Below are records; please set down exactly the lines from the first through the one containing "2.2. Approaches to".

*-*-*

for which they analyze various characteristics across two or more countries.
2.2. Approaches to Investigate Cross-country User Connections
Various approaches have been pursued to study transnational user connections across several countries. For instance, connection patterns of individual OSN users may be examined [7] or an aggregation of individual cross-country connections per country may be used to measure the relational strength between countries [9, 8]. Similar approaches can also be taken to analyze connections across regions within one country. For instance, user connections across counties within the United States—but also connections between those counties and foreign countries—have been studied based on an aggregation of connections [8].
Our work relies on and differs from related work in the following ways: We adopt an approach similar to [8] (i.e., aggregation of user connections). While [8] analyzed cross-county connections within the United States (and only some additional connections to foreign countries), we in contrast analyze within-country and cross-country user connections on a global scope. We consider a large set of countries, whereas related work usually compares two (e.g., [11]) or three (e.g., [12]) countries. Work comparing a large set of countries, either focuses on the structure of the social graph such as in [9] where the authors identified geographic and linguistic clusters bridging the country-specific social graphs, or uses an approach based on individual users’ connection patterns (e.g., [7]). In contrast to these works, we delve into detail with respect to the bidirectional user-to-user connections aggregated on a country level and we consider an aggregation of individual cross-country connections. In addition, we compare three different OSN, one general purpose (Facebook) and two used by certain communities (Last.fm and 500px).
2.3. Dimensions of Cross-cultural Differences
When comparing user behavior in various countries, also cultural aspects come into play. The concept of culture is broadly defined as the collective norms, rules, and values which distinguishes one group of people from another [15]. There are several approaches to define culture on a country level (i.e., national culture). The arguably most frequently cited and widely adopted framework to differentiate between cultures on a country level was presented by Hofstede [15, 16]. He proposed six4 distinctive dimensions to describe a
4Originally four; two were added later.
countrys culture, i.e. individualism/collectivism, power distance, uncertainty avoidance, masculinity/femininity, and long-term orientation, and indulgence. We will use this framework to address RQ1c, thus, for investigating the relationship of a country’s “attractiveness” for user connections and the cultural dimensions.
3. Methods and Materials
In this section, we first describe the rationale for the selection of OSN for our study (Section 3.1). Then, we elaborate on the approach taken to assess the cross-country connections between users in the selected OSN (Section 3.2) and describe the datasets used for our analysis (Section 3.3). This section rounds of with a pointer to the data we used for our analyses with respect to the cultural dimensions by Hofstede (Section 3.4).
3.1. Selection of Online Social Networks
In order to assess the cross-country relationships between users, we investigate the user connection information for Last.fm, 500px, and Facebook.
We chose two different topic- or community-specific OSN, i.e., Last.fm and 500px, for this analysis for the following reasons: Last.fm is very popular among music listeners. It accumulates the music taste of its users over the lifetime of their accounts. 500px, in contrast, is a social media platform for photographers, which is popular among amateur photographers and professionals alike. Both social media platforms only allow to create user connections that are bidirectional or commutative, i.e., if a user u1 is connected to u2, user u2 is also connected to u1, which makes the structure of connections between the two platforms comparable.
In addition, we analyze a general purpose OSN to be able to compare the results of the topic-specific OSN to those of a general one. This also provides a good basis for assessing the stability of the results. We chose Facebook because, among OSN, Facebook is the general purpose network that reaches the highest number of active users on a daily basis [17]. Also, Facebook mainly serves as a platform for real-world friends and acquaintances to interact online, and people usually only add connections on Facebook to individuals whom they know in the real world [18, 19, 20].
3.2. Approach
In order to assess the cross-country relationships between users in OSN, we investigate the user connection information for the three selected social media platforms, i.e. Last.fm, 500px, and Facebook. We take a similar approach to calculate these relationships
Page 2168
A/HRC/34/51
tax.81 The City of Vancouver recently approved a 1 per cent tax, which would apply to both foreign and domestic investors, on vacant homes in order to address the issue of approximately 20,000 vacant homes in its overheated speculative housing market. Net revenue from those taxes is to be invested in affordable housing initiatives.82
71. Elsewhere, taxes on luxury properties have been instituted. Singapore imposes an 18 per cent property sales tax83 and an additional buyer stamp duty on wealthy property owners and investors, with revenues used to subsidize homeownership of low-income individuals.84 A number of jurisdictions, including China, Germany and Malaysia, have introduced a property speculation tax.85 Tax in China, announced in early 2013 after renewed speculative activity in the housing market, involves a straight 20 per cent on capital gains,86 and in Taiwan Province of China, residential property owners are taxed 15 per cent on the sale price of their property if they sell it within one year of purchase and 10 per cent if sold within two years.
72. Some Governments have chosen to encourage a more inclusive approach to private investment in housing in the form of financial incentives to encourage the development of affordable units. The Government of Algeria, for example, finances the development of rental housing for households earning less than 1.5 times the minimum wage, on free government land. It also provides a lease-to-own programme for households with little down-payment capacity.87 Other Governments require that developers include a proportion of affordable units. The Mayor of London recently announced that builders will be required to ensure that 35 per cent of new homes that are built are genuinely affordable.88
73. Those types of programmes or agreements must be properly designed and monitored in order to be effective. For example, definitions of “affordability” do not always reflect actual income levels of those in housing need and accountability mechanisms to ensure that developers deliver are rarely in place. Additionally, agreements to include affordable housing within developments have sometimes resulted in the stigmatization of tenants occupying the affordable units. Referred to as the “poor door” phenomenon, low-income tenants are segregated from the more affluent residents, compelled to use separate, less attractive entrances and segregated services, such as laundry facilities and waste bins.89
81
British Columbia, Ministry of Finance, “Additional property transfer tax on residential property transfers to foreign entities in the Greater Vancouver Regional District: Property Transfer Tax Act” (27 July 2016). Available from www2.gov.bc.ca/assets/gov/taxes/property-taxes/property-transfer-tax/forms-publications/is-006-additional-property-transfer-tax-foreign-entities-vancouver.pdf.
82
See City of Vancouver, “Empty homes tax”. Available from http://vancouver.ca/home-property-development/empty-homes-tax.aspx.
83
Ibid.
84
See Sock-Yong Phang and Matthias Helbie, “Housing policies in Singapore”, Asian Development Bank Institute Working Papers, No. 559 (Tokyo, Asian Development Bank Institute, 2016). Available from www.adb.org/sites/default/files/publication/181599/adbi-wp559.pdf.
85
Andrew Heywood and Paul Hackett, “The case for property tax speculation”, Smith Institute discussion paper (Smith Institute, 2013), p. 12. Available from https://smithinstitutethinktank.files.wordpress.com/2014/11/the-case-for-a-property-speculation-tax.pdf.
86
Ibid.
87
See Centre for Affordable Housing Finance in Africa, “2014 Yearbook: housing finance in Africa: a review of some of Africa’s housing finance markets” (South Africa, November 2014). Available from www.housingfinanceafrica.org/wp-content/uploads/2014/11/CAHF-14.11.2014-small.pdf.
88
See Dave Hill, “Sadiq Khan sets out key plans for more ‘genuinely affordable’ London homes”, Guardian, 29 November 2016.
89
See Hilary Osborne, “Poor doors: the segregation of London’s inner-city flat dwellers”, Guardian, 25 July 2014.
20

*-*-*

> Solution:
for which they analyze various characteristics across two or more countries.
2.2. Approaches to Investigate Cross-country User Connections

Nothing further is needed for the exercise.